With the rapid development and complex challenges of chemical substances, the synthesis of new drugs is usually one of the most effective ways to increase yield.1620-76-4, name is 4-Methylpicolinonitrile, molecular formula is C7H6N2, molecular weight is 118.14, as common compound, the synthetic route is as follows.category: pyridine-derivatives

A solution of 2-cyano-4-methyl pyridine (0.15 g, 1.27 mmol) in about 10 mL of 6 M HCl was heated under reflux for 24 h. During this time, the initially light yellow solution changed to a clear solution. The solution was evaporated to dryness to leave a white solid. The solid was recrystallized from a minimal amount of distilled water to give a yield of 148 mg (85 %) . 1H NMR (DMSO-dff) : delta = 8.65 (IH, s), 8.06 (IH, s), 7.66 (IH, s) 2.05 (3H, s)

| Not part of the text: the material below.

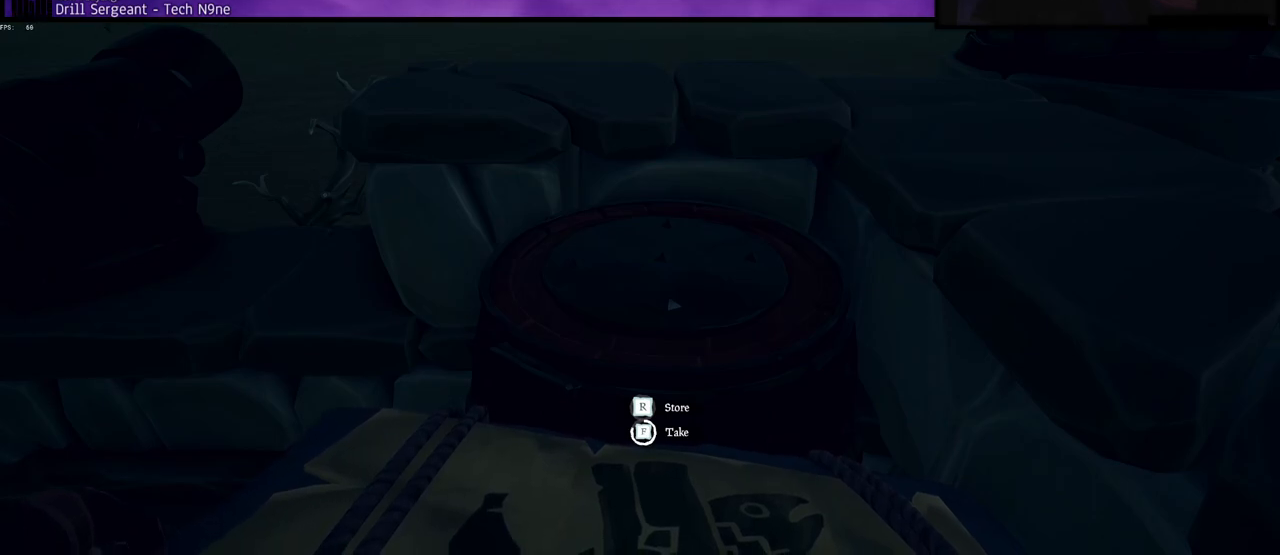
{"keys": ["f"], "events": []}
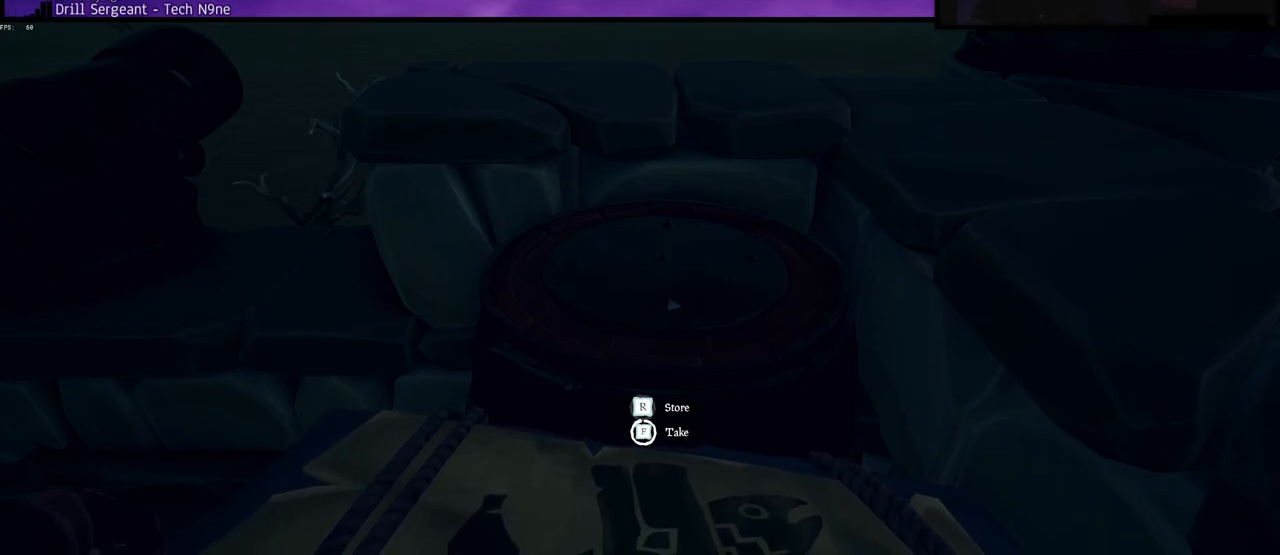
{"keys": ["a", "s"], "events": [[367, "a", "down"], [400, "f", "up"], [450, "s", "down"]]}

At the same time, in my other blogs, there are other synthetic methods of this type of compound,1620-76-4, 4-Methylpicolinonitrile, and friends who are interested can also refer to it.

Reference:
Patent; THE UNIVERSITY OF WARWICK; SADLER, Peter, John; PEACOCK, Anna, Frances, Acushla; VAN RIJT, Sabine, Helena; HABTEMARIAM, Abraha; WO2008/17855; (2008); A1;,
Pyridine – Wikipedia,
Pyridine | C5H5N – PubChem

With the rapid development and complex challenges of chemical substances, the synthesis of new drugs is usually one of the most effective ways to increase yield.85838-94-4, name is tert-Butyl 5,6-dihydropyridine-1(2H)-carboxylate, molecular formula is C10H17NO2, molecular weight is 183.25, as common compound, the synthetic route is as follows.Formula: C10H17NO2

1′-(1-t-butoxycarbonyl-3-hydroxypiperidin-4-yl)-3,4-dihydro-spiro[naphthalene1(2H),4′-piperidine] (19c) and 1′-(1-t-butoxycarbonyl-4-hydroxypiperidin-3-yl)-3,4-dihydro-spiro[naphthalene-1(2H),4′-piperidine] (20c) A mixture of the hydrochloride of 10 (4.9 g, 20.6 mmol) and 5.8 g (21 mmol) of the isomeric bromohydrins derived from 1-t-butoxycarbonyl-l,2,3,6-tetrahydropyridine (see Procedure above) in absolute ethanol (25 mL) and triethylamine (15 mL) was refluxed for 24 h. Since TLC (silica gel, Hexanes/Ethyl acetate: 50/50) failed to show any progress in the reaction, solid potassium carbonate (7.26 g, 52.5 mmol) was added and the mixture was refluxed for four more days. After cooling, the salts were filtered off and the volatiles were removed under reduced pressure. The remaining brown oil was dissolved in ethyl acetate (30 mL) and the organic layer was successively washed with water (2*20 mL) and brine (20 mL), dried (Na2 SO4) and concentrated. The mixture of 19c and 20c was obtained as an orange oil (6.7 g, 84%).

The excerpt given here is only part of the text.